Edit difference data
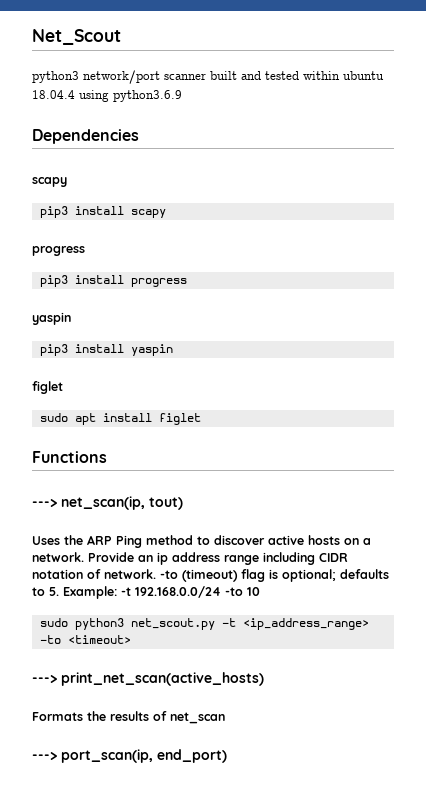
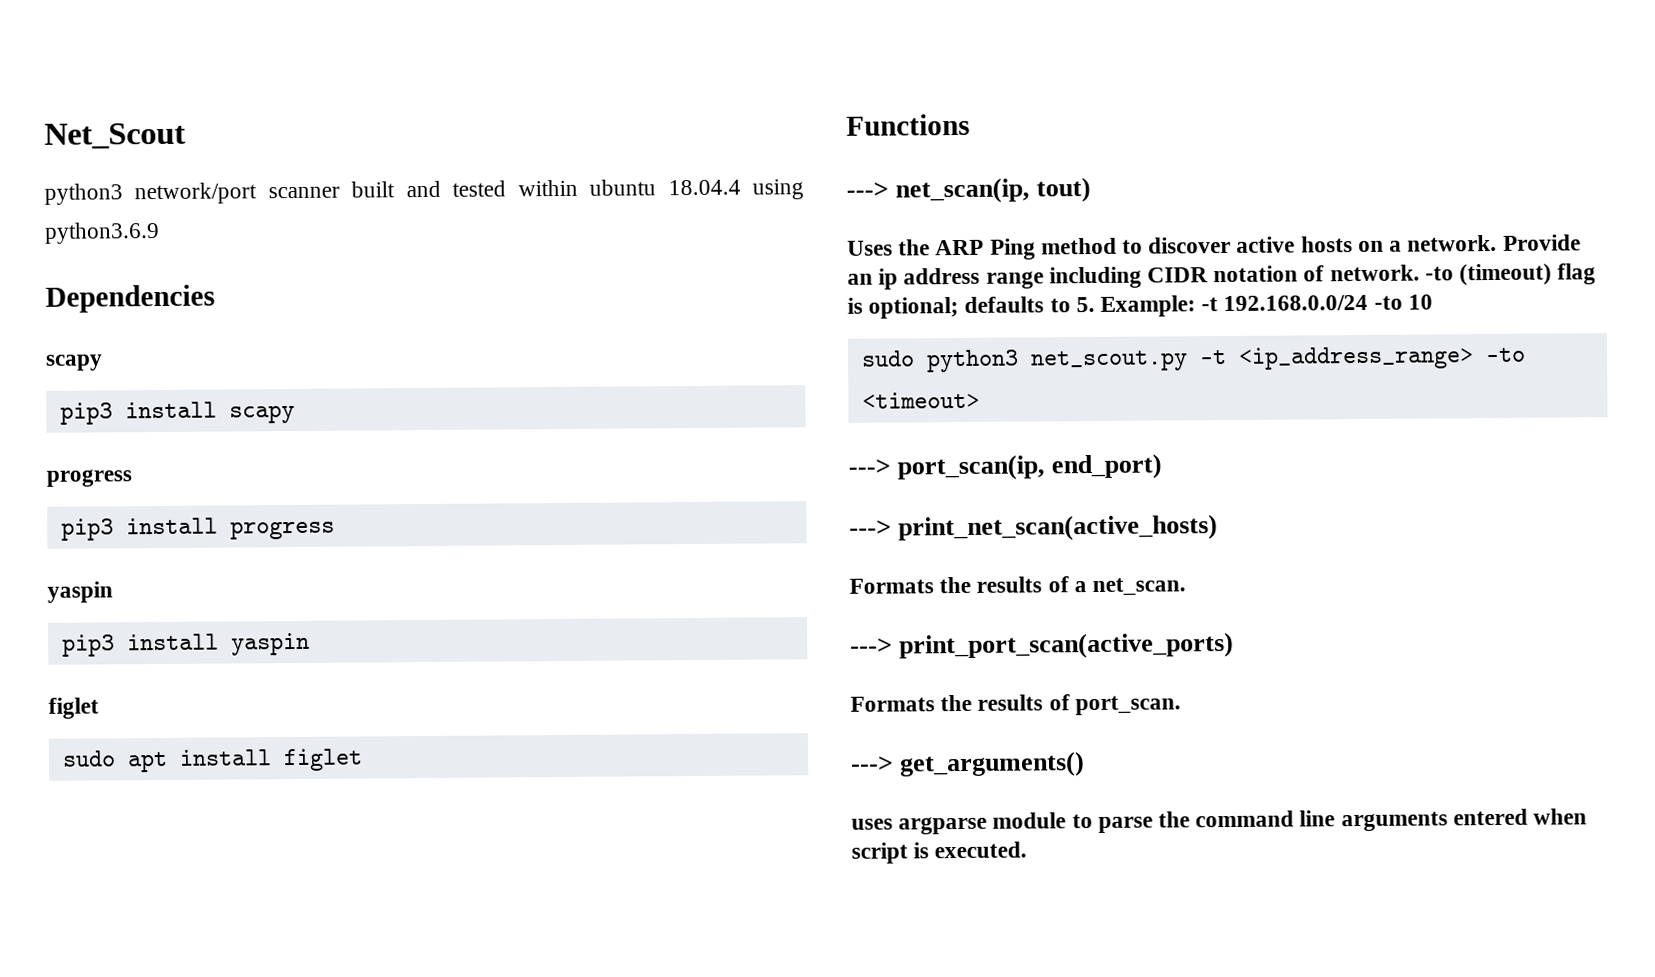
(131, 639) none -> [848,453,1163,481] // ---> port_scan(ip, end_port)
[170,712,225,724] [32,749,227,763] net_scan // ---> port_scan(ip, end_port) -> [1073,577,1187,597] [850,631,1235,660] [850,694,1181,716] [851,751,1086,778] [851,808,1588,835] [851,841,1028,864] a net_scan. // ---> print_port_scan(active_ports) // Formats the results of port_scan. // ---> get_arguments() // uses argparse module to parse the command line arguments entered when script is executed.

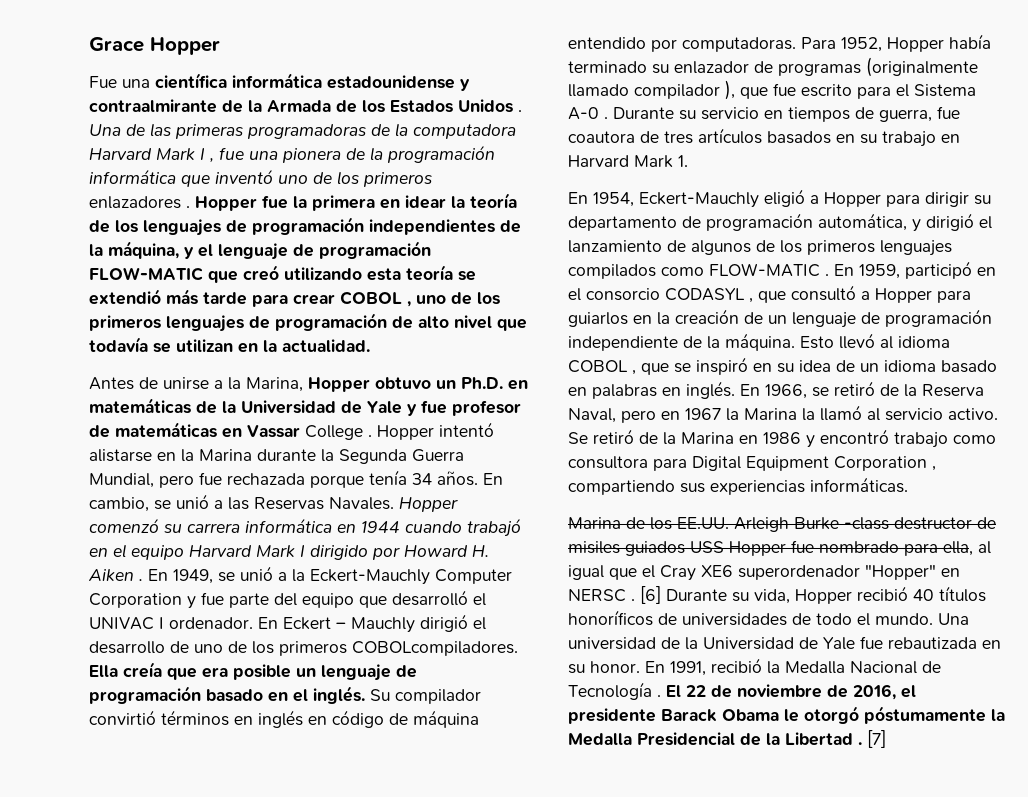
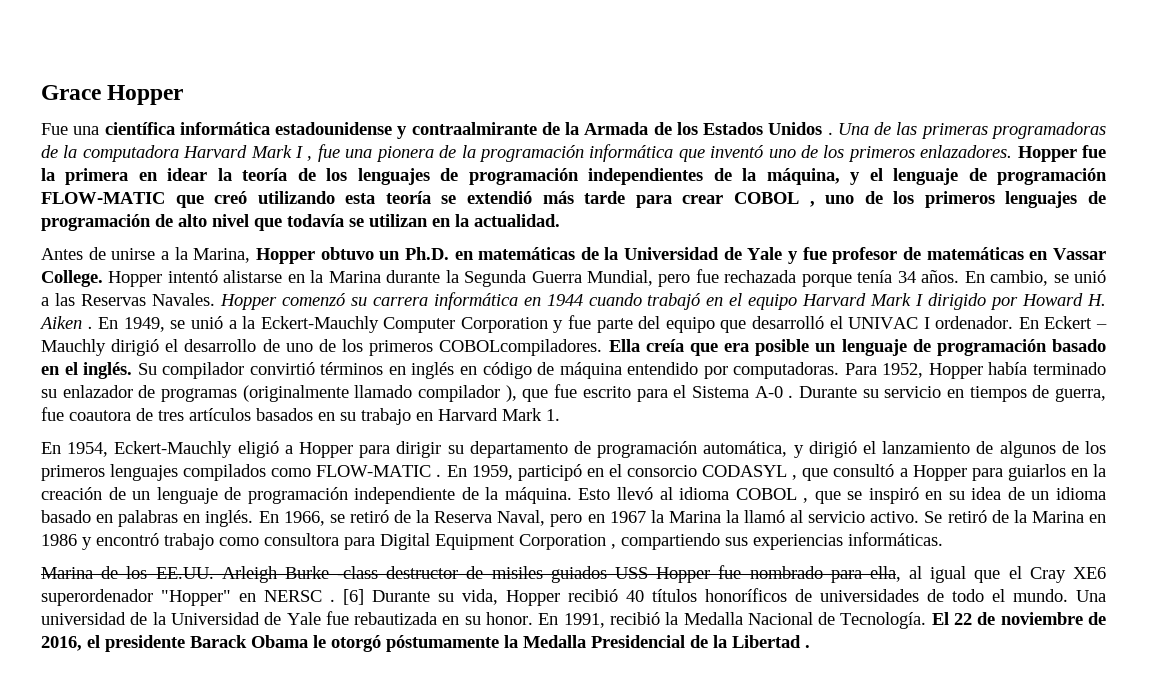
[89,196,190,209] enlazadores . -> [920,145,1013,158] enlazadores.
[305,425,372,440] College . -> [41,270,103,287] College.
[568,682,661,700] Tecnología . -> [840,612,927,629] Tecnología.
[867,730,886,748] [7] -> (810, 646) none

_Request_. Show me every line in the data above that includes "none".

_Solution_.
(131, 639) none -> [848,453,1163,481] // ---> port_scan(ip, end_port)
[867,730,886,748] [7] -> (810, 646) none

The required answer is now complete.